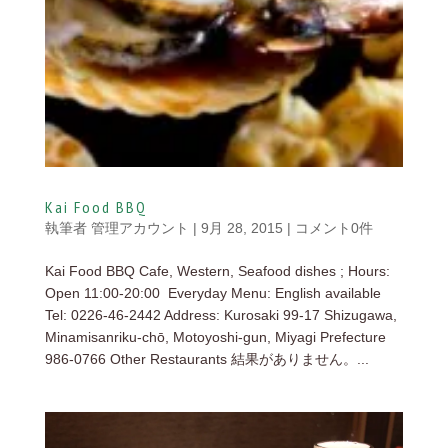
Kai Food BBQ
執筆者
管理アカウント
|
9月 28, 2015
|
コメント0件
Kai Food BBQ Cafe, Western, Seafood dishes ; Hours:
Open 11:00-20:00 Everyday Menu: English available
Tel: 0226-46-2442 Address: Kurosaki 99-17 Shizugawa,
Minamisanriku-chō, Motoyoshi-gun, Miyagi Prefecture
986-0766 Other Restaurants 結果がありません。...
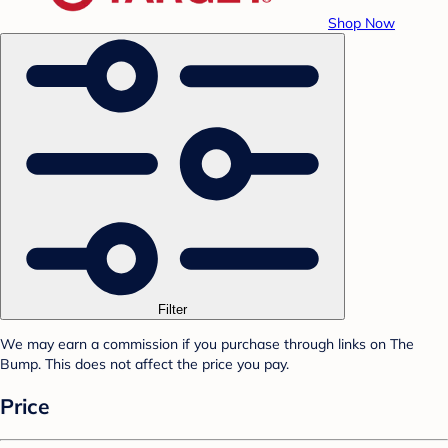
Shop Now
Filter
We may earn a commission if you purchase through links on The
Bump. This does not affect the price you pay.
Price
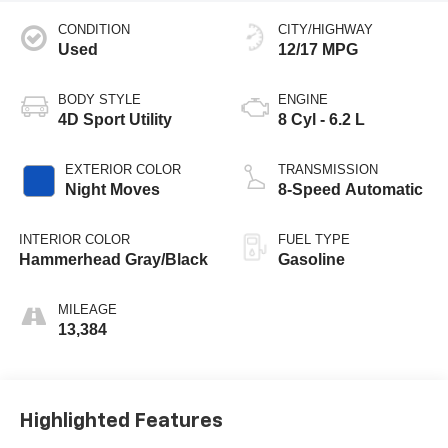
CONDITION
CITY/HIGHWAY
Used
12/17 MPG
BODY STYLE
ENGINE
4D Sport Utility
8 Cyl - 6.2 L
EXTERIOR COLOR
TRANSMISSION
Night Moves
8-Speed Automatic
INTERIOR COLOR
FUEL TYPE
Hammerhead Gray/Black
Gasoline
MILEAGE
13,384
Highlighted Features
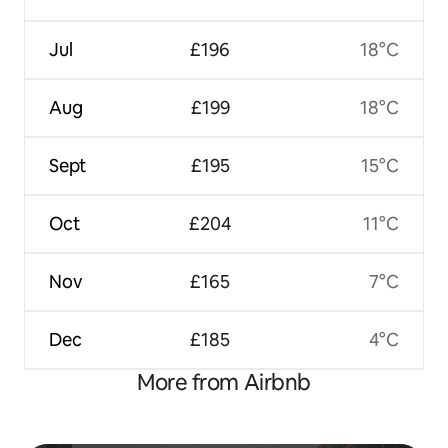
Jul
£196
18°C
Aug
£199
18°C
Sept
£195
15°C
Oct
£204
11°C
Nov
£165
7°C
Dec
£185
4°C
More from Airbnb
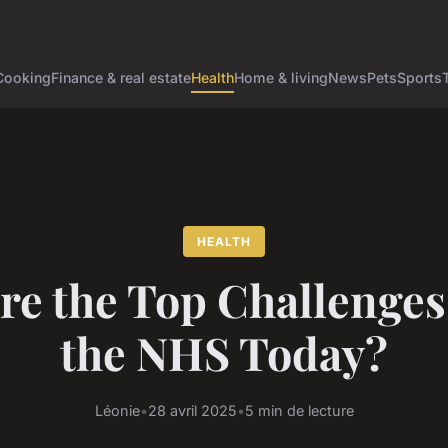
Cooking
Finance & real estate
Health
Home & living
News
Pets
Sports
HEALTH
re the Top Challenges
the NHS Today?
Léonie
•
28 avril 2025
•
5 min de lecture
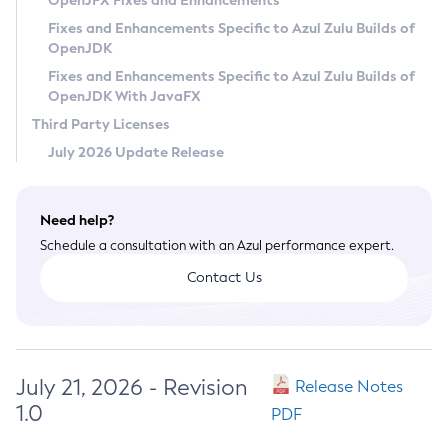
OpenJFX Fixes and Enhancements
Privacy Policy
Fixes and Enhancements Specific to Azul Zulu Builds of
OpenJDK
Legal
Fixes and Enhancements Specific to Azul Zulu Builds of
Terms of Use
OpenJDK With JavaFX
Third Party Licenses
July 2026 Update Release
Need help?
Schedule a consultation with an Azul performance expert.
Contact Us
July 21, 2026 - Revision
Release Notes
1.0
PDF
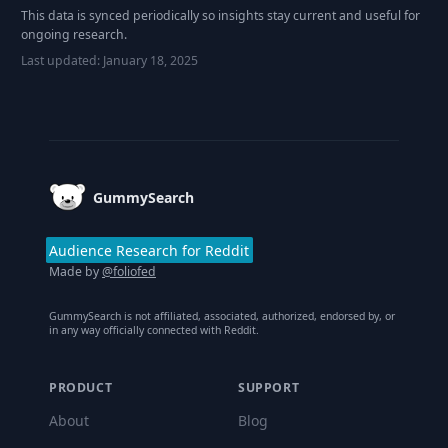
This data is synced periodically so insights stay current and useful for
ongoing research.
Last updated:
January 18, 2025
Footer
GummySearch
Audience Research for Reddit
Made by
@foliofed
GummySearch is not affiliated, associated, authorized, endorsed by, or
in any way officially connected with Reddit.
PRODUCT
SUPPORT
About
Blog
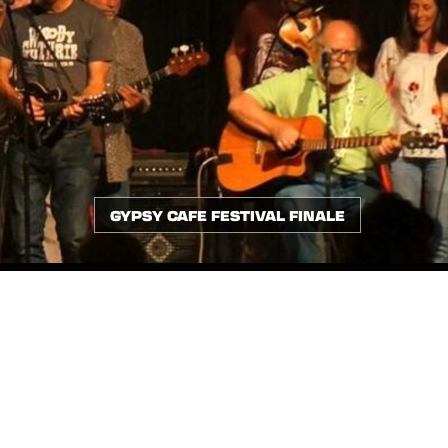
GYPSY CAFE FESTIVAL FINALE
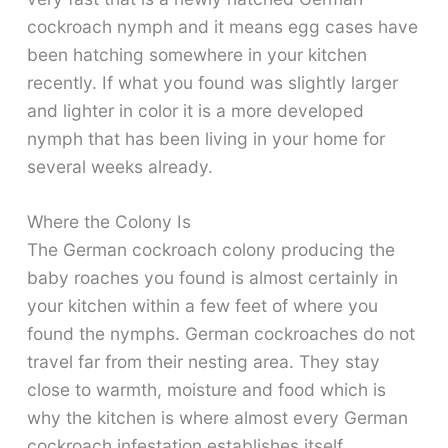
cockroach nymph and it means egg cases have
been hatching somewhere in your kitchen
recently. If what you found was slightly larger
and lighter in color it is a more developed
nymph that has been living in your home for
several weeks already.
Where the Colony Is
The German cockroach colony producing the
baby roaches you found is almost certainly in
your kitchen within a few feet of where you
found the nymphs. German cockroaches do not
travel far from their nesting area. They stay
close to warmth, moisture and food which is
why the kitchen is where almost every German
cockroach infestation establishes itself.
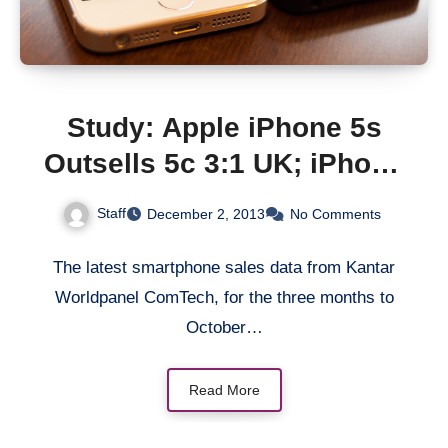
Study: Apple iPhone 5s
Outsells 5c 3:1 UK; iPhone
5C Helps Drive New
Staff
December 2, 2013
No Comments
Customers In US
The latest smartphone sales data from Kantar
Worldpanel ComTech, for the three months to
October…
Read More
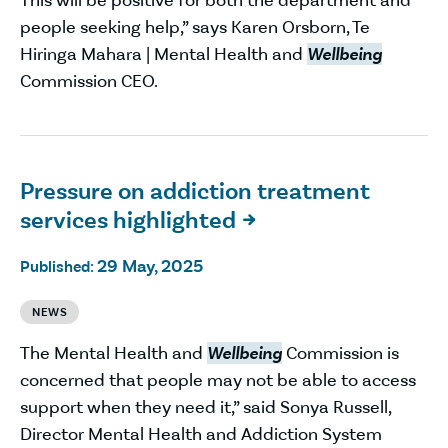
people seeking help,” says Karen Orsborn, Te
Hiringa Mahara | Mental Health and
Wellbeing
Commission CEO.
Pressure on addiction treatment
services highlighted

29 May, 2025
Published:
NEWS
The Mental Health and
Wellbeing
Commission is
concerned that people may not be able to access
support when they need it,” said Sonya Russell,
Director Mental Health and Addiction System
____________
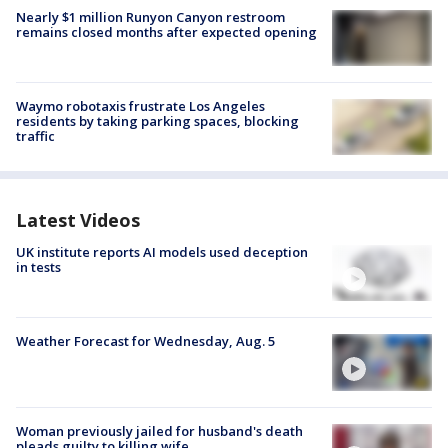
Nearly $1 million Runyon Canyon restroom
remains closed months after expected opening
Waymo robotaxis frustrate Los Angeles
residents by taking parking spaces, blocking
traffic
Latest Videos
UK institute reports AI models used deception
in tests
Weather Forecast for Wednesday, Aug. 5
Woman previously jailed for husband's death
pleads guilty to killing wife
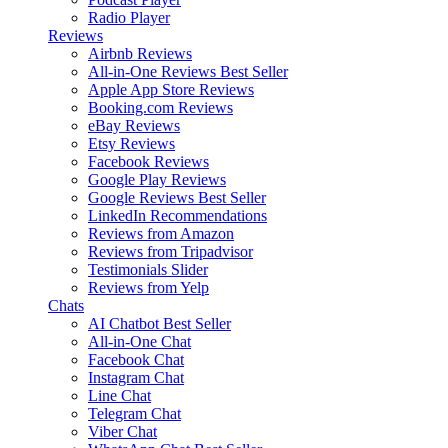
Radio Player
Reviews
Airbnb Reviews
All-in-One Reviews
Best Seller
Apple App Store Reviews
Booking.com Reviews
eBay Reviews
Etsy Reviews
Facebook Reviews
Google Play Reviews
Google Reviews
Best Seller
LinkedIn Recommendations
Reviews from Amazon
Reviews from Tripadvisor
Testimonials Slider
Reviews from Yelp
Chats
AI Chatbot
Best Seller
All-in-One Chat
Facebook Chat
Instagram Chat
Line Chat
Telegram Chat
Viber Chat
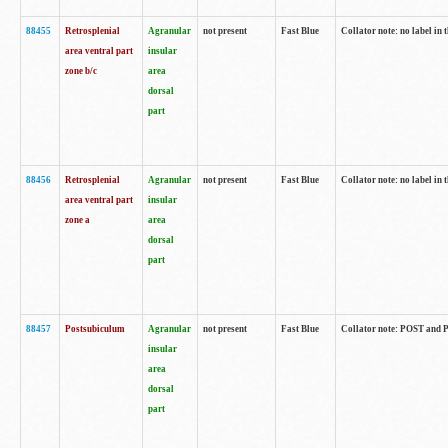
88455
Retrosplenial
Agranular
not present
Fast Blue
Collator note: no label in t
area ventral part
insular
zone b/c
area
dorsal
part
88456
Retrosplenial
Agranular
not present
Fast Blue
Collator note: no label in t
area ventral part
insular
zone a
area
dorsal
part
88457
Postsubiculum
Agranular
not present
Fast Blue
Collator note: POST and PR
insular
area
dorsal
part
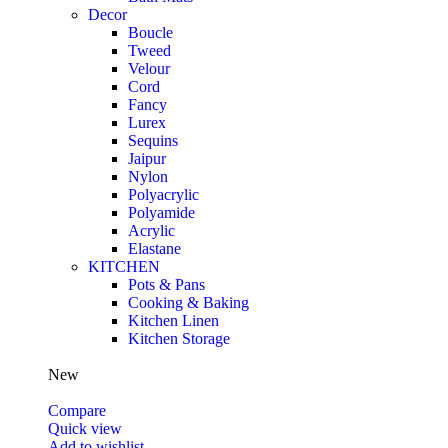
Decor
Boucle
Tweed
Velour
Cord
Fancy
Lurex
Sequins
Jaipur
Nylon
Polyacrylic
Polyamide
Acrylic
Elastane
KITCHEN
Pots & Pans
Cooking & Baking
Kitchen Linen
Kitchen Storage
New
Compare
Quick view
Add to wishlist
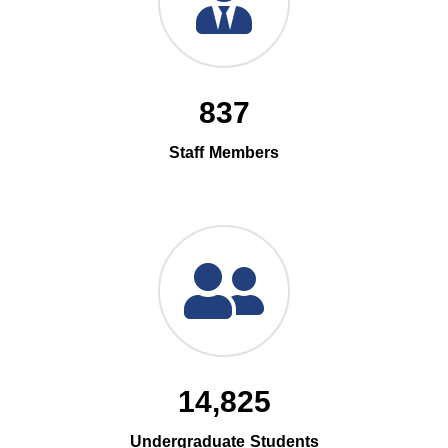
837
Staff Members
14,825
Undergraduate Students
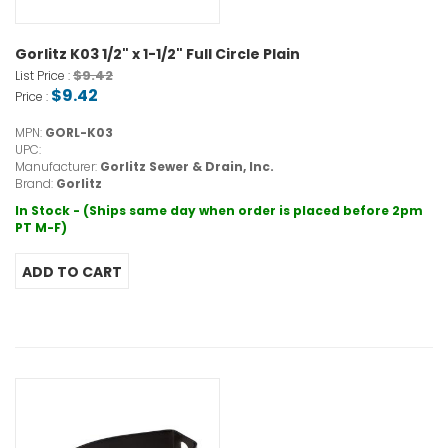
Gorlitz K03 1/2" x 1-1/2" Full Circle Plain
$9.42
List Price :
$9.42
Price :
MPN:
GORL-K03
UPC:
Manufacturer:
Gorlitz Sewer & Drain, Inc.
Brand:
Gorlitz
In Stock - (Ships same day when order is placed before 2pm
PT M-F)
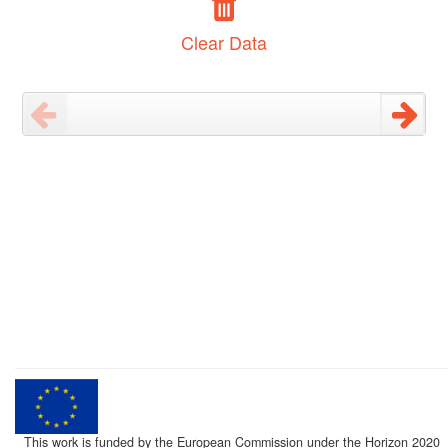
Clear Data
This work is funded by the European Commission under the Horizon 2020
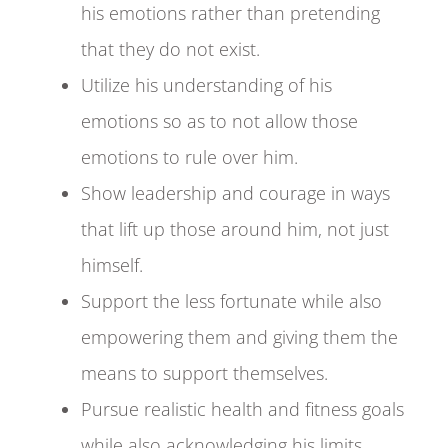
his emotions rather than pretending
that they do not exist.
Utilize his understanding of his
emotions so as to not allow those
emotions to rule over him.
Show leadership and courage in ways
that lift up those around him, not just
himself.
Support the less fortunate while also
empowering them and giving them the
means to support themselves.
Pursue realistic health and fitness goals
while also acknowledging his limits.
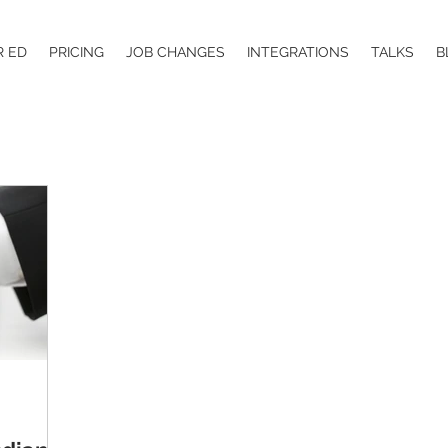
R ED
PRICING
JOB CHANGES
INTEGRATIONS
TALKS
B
____________
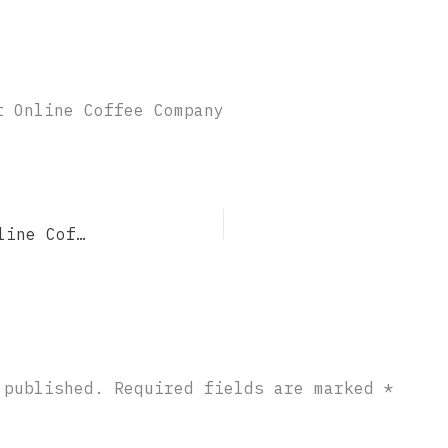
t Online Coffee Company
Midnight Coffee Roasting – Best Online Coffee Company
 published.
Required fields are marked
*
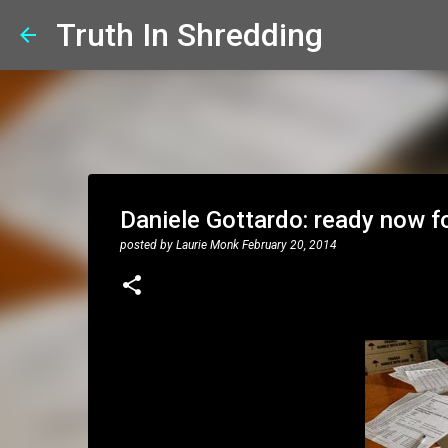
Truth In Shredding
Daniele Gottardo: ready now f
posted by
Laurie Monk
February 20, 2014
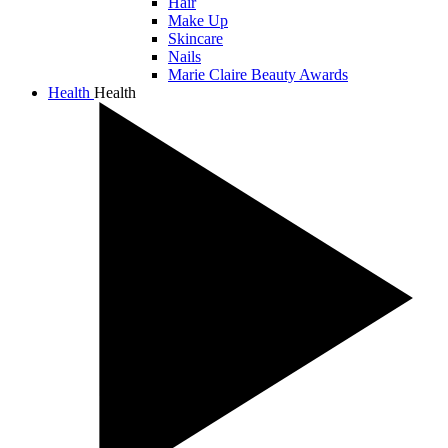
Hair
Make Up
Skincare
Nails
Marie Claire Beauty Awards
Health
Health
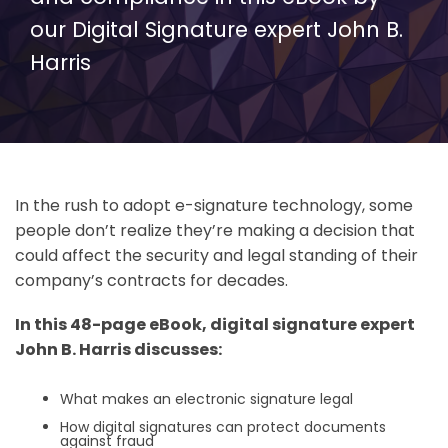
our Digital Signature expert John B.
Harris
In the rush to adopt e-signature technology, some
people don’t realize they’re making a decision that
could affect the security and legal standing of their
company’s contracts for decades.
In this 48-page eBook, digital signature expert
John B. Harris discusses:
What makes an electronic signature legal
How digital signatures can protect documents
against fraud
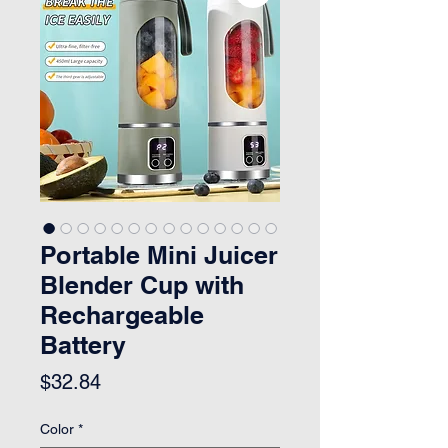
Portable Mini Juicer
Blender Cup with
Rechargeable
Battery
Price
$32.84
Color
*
____________
* **Exercise directions**
Switch "Commission" to "Agency" in the material, starting with the line that contains "Karen Orsborn, Te" and going on through the line that contains "support when they". Give those lines again with everything else unchanged.

* **Completed task**
people seeking help,” says Karen Orsborn, Te
Hiringa Mahara | Mental Health and
Wellbeing
Agency CEO.
Pressure on addiction treatment
services highlighted

29 May, 2025
Published:
NEWS
The Mental Health and
Wellbeing
Agency is
concerned that people may not be able to access
support when they need it,” said Sonya Russell,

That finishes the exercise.